To prove an insurable interest in the life of another, the putative beneficiary must fall into one of three general classes: (1) one so closely related by blood or affinity that he wants the other to continue to live, irrespective of the monetary considerations; (2) a creditor; and (3) one having a reasonable expectation of pecuniary benefit or advantage from the continued life of another.
Bluntly expressed, insurable interest under the third classification, is determined by monetary considerations, viewed from the standpoint of the beneficiary. Would he regard himself as better off from the standpoint of money, would he enjoy more substantial economic returns should the insured continue to live; or would he have more, in the form of the proceeds of the policy; should she die?

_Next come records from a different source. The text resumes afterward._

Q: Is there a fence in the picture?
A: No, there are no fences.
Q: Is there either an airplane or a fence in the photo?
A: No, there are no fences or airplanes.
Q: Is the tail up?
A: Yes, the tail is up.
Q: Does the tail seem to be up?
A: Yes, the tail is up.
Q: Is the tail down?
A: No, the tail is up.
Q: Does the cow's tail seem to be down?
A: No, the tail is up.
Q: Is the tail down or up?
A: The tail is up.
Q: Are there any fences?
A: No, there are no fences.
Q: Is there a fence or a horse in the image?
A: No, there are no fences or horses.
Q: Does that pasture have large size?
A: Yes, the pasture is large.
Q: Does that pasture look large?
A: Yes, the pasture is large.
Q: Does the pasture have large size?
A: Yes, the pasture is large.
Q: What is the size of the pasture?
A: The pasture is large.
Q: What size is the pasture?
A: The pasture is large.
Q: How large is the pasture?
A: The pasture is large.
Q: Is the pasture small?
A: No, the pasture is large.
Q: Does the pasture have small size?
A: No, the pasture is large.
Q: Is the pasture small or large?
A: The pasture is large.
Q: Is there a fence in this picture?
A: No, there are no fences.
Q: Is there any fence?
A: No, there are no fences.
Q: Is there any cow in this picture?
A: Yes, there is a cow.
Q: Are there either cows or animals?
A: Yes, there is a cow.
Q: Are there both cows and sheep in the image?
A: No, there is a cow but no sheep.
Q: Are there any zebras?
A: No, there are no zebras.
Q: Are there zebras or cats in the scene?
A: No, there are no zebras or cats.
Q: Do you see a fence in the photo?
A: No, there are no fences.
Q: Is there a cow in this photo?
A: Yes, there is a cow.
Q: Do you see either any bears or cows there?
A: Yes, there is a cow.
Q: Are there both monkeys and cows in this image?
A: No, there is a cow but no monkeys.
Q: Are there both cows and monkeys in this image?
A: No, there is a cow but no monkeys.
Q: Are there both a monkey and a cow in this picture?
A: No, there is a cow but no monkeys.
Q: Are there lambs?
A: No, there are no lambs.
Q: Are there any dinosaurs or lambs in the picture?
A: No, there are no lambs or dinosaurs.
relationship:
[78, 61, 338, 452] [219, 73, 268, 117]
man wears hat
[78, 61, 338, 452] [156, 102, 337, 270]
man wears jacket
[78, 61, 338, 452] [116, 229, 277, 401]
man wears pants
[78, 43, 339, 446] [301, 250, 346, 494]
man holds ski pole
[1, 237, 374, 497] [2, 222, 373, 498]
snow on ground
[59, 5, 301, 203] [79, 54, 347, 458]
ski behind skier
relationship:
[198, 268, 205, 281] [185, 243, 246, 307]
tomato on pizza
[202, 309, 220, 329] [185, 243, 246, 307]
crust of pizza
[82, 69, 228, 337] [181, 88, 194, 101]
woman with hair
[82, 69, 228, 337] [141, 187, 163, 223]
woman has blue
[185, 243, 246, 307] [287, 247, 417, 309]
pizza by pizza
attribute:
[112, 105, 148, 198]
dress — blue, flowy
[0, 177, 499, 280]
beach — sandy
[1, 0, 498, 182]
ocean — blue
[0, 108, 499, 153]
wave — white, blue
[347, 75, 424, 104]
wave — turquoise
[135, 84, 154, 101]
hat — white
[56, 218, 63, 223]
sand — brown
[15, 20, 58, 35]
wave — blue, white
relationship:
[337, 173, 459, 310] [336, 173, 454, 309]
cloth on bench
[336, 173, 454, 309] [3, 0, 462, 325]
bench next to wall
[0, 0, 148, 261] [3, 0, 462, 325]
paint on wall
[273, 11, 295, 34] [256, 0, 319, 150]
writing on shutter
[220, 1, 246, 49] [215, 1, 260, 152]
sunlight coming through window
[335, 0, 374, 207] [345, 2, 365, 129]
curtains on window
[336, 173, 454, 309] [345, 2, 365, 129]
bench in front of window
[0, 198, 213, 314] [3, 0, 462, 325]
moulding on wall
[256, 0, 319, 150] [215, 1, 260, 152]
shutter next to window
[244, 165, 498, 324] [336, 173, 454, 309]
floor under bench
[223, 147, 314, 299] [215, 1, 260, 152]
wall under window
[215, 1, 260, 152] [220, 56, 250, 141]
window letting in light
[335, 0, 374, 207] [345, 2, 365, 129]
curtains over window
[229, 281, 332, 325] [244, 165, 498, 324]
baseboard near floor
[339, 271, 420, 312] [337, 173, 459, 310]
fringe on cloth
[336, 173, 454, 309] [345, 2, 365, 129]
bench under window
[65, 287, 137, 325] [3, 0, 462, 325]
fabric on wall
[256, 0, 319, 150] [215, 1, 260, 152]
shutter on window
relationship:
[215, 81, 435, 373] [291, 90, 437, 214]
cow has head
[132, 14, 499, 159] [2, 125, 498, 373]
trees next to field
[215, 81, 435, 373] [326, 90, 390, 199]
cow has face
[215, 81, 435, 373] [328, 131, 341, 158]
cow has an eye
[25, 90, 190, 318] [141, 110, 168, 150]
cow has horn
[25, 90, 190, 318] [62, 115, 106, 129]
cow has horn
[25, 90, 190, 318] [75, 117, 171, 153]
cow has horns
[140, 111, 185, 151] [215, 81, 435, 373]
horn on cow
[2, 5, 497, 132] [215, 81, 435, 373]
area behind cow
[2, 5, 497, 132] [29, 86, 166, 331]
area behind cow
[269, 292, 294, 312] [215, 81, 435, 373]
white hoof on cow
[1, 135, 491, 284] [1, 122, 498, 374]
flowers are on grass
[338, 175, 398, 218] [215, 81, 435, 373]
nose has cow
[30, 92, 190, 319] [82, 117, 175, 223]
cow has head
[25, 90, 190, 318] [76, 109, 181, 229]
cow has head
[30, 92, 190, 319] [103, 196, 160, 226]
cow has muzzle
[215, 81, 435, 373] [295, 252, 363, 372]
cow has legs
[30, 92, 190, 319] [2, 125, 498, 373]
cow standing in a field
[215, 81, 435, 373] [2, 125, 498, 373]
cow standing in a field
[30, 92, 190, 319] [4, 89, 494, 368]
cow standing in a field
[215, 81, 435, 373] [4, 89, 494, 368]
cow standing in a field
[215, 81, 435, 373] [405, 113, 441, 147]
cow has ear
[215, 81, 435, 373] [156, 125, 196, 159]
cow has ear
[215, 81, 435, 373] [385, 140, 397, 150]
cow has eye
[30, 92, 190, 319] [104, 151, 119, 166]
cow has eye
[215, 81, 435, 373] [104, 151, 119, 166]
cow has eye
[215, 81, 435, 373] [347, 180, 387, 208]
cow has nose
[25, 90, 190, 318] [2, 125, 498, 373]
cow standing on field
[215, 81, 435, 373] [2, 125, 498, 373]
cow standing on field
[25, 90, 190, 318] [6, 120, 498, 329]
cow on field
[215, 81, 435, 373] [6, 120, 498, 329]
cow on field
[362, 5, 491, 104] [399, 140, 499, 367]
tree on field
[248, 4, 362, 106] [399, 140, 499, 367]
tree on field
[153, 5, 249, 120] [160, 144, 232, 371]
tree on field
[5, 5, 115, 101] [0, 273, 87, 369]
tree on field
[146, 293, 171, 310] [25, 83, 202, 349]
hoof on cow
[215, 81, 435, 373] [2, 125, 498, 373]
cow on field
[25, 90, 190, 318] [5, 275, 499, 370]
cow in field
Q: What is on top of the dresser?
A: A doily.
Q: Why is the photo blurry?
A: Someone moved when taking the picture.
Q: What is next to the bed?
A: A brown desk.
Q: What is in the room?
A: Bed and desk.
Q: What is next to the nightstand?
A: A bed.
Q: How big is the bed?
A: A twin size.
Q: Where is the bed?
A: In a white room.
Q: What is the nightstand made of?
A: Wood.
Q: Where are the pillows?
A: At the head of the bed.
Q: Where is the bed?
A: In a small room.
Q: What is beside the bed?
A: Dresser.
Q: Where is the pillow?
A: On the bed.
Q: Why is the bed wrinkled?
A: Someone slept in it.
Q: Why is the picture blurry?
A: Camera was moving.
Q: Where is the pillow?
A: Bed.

Travelers contend that Advantage falls within the third category, although Advantage had only hired Peggy as a temporary employee two months before her death. Nevertheless, they insist that she was a very competent nurse, well known in the community, who might have attracted additional home health care business for her employer had she lived and continued working for Advantage.
The mere existence of an employer/employee relationship is never sufficient to give the employer an insurable interest in the life of the employee.
This Court went on in their opinion and ended up saying that only the deceased’s heirs were entitled to recover under the policy.